Young Adrienne M, de Jersey Susan J, Ellick Jennifer, Lewis Carrie-Anne, Banks Merrilyn
a Department of Nutrition and Dietetics, Royal Brisbane and Women's Hospital, Butterfield Street , Herston , Australia.
b School of Exercise and Nutrition Sciences , Queensland University of Technology, Victoria Park Road , Kelvin Grove , Australia.
J Nutr Gerontol Geriatr. 2018 Jul-Dec;37(3-4):158-168. doi: 10.1080/21551197.2018.1483281. Epub 2018 Jul 2.
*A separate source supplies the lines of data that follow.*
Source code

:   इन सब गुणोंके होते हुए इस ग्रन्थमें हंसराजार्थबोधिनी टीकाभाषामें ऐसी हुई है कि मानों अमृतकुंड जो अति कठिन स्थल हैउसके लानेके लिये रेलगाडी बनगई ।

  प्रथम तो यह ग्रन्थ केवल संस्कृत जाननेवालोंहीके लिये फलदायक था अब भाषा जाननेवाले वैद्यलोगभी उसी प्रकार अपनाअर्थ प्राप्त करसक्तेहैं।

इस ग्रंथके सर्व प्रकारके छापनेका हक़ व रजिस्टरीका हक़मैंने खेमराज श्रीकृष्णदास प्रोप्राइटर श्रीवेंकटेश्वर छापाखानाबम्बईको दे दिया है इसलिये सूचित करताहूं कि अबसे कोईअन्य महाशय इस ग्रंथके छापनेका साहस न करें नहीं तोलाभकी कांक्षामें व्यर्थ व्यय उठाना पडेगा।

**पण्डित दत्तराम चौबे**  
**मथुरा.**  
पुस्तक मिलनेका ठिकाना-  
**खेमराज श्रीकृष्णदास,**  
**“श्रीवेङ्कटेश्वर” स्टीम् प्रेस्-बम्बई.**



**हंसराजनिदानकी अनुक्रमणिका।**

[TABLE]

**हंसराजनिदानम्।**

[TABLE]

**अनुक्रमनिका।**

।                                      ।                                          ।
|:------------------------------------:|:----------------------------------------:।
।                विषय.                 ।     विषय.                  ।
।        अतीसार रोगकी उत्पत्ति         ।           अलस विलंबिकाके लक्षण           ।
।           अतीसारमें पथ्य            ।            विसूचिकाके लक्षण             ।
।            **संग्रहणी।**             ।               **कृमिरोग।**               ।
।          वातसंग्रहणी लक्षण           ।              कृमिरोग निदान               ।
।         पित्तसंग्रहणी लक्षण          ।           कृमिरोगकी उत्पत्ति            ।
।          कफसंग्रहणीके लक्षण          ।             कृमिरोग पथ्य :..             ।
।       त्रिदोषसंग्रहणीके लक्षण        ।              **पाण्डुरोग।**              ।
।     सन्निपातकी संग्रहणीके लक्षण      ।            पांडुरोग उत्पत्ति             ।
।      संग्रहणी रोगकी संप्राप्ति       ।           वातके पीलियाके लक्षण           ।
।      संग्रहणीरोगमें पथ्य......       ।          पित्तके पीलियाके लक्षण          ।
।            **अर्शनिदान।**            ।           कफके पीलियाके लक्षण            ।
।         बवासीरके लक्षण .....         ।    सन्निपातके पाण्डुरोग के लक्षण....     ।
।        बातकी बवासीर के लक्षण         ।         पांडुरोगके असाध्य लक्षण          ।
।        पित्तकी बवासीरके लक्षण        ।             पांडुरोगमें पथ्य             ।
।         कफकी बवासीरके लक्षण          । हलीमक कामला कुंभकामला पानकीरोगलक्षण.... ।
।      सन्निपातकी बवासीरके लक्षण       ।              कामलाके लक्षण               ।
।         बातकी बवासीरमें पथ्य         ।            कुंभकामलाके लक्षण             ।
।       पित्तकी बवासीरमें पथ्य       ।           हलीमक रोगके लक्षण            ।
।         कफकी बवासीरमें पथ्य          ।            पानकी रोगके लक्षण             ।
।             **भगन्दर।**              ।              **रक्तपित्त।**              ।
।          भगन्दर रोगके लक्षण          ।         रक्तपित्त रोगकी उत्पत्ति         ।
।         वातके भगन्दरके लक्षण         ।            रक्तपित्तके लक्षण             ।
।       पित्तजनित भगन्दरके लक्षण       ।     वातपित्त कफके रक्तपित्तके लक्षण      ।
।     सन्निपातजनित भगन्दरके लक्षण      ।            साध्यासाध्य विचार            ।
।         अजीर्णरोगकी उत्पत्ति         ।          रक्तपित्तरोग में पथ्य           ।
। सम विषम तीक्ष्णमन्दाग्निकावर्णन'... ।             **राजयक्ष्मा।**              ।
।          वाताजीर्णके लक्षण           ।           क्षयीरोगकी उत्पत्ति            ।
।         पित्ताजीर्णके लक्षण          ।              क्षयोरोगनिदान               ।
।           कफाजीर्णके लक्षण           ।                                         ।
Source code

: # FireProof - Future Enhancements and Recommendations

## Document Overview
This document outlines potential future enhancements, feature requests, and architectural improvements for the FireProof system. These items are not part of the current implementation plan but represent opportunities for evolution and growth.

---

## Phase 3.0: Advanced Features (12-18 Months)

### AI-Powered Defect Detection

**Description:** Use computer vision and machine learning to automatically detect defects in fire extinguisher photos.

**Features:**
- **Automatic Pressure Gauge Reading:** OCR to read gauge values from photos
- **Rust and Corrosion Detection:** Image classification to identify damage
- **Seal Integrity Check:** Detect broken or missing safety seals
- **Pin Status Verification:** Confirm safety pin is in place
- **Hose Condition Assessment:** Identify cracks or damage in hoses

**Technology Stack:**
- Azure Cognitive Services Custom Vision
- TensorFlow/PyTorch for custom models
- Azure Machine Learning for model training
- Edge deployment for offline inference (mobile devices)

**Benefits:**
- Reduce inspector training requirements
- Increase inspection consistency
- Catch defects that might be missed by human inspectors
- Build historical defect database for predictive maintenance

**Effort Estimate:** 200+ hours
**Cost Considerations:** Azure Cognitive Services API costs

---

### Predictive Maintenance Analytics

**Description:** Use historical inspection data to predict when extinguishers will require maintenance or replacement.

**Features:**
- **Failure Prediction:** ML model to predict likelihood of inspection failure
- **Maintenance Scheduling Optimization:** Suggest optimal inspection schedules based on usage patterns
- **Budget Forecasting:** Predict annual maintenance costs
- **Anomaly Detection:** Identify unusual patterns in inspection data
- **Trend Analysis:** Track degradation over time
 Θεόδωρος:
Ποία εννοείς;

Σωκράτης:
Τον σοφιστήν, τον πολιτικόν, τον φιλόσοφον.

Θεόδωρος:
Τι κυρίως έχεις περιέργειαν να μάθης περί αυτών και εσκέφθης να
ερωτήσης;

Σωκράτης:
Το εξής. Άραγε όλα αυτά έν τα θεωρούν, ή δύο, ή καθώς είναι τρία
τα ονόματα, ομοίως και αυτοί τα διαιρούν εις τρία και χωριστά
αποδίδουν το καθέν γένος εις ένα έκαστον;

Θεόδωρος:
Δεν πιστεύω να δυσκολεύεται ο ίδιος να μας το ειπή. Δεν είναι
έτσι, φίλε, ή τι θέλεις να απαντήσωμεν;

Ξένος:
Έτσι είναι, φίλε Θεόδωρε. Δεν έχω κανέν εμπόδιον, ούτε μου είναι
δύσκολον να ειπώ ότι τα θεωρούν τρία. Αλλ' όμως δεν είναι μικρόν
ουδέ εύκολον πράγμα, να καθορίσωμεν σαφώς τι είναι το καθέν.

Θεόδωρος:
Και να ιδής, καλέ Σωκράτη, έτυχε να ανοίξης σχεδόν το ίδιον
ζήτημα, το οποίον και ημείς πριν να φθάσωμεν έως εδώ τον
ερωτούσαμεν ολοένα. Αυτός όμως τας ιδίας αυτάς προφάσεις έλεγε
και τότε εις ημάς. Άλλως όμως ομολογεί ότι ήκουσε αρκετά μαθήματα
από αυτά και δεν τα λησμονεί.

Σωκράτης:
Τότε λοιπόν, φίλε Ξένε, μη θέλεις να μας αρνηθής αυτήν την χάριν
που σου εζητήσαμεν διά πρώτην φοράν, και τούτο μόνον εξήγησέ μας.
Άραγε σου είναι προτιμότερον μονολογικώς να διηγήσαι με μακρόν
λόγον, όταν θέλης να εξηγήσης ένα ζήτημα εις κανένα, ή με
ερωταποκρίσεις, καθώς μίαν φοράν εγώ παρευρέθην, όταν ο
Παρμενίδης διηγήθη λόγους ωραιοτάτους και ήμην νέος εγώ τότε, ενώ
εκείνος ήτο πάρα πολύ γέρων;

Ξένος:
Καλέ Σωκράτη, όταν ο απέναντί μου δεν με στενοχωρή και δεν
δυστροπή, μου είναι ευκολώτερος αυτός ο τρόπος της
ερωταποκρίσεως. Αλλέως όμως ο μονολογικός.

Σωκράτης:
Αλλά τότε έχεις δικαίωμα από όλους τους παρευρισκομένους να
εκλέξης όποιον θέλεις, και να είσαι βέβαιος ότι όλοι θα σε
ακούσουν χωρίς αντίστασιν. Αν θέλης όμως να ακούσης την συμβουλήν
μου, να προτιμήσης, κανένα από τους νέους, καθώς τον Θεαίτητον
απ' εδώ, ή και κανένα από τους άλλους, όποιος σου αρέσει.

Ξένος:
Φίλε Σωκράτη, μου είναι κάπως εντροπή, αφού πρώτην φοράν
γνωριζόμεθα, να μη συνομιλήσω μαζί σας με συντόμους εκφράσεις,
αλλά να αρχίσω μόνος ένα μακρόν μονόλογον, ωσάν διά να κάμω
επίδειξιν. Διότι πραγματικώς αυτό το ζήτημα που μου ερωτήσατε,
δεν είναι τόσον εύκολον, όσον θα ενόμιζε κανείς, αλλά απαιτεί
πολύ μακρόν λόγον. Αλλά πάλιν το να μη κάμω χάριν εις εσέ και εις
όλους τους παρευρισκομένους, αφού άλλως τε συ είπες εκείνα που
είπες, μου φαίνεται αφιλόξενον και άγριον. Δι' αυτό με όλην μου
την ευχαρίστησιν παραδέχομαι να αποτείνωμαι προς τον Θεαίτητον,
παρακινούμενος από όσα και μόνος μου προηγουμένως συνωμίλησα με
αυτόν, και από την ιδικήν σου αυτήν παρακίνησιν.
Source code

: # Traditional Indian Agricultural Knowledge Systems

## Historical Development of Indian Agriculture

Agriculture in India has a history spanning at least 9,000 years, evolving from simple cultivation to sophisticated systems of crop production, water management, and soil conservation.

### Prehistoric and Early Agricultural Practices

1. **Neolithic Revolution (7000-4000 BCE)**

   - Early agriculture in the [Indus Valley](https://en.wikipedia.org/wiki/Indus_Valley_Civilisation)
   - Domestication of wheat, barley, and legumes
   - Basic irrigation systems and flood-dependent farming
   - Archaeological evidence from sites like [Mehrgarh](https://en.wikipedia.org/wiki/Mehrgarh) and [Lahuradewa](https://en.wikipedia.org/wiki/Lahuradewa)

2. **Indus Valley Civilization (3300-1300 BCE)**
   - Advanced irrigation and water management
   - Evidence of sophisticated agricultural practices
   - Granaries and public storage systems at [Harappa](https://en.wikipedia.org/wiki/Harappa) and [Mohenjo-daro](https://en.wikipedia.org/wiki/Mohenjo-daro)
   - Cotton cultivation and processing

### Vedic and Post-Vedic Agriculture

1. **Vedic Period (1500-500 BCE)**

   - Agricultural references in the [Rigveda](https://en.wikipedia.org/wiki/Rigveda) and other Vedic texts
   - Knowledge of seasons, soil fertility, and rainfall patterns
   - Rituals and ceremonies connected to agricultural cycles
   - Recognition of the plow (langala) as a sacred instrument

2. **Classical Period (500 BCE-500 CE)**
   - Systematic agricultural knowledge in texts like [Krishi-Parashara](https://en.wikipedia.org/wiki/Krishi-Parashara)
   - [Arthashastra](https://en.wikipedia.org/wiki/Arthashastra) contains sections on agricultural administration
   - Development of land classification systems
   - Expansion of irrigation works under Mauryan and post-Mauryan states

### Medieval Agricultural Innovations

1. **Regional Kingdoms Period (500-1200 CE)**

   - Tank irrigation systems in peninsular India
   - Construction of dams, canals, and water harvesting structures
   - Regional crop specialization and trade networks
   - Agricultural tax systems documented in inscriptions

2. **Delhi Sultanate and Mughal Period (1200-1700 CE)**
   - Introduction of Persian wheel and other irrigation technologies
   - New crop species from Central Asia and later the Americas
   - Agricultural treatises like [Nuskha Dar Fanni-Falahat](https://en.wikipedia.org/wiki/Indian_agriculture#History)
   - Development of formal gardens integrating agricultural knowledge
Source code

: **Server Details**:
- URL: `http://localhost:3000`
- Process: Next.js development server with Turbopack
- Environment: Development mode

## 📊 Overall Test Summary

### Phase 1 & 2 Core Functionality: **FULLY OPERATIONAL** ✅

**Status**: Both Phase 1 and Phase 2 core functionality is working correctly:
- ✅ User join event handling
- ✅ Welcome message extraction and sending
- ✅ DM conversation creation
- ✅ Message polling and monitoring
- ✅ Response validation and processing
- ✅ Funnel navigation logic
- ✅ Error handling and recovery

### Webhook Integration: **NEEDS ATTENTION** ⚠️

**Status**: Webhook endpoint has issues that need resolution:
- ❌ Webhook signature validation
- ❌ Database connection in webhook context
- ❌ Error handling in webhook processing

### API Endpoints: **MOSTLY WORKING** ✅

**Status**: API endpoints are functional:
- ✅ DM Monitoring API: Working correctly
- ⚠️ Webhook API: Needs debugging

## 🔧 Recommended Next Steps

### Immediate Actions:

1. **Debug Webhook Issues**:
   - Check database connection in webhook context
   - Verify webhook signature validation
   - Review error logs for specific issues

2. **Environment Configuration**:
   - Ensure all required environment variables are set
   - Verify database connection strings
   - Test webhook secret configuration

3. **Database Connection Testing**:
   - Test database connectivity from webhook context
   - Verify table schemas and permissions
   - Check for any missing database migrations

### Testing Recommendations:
This pilot study evaluated the introduction of a bistro evening meal service in a geriatric inpatient unit by comparing patient intake, satisfaction and meal quality of this new service to the usual central preplated service. Ten meals were observed under each condition (n = 30; mean age 79 years, 47% male). Data were collected on intake of each meal component (none, ¼, ½, ¾, all; converted to energy and protein using known food composition data), patient satisfaction with meals (meal flavor/taste, appearance, quality, staff demeanor; seven-point scale) and meal quality (sensory properties, temperature; five-point scale). Independent t-tests were used to compare energy and protein intakes between bistro and preplated services. There was no difference in mean energy or protein intake (energy: 2524 ± 927 kJ vs. 2692 ± 857 kJ, p = 0.612; protein: 29 ± 12 g vs. 27 ± 11 g, p = 0.699) patient satisfaction or meal quality between the bistro and preplated meal services. Patients were provided with fewer meal items during the bistro service, but ate a higher proportion of what was provided to them. Implementing a bistro service did not increase intake, satisfaction or meal quality in this study, suggesting that meal plating may be only one of many factors influencing intake and satisfaction of older inpatients.
这项试点研究通过比较老年住院病房新推出的小酒馆式晚餐服务与常规中央预装盘服务的患者摄入量、满意度和膳食质量,对该服务进行了评估。在每种情况下观察了10份膳食(n = 30;平均年龄79岁,47%为男性)。收集了每份膳食成分的摄入量数据(无、四分之一、二分之一、四分之三、全部;使用已知食物成分数据转换为能量和蛋白质)、患者对膳食的满意度(膳食风味/味道、外观、质量、工作人员态度;七点量表)以及膳食质量(感官特性、温度;五点量表)。使用独立t检验比较小酒馆式服务和预装盘服务之间的能量和蛋白质摄入量。小酒馆式服务和预装盘膳食服务之间在平均能量或蛋白质摄入量(能量:2524±927千焦对2692±857千焦,p = 0.612;蛋白质:29±12克对27±11克,p = 0.699)、患者满意度或膳食质量方面没有差异。在小酒馆式服务期间,提供给患者的膳食项目较少,但患者吃掉了所提供食物的更高比例。在本研究中,实施小酒馆式服务并未提高摄入量、满意度或膳食质量,这表明膳食装盘可能只是影响老年住院患者摄入量和满意度的众多因素之一。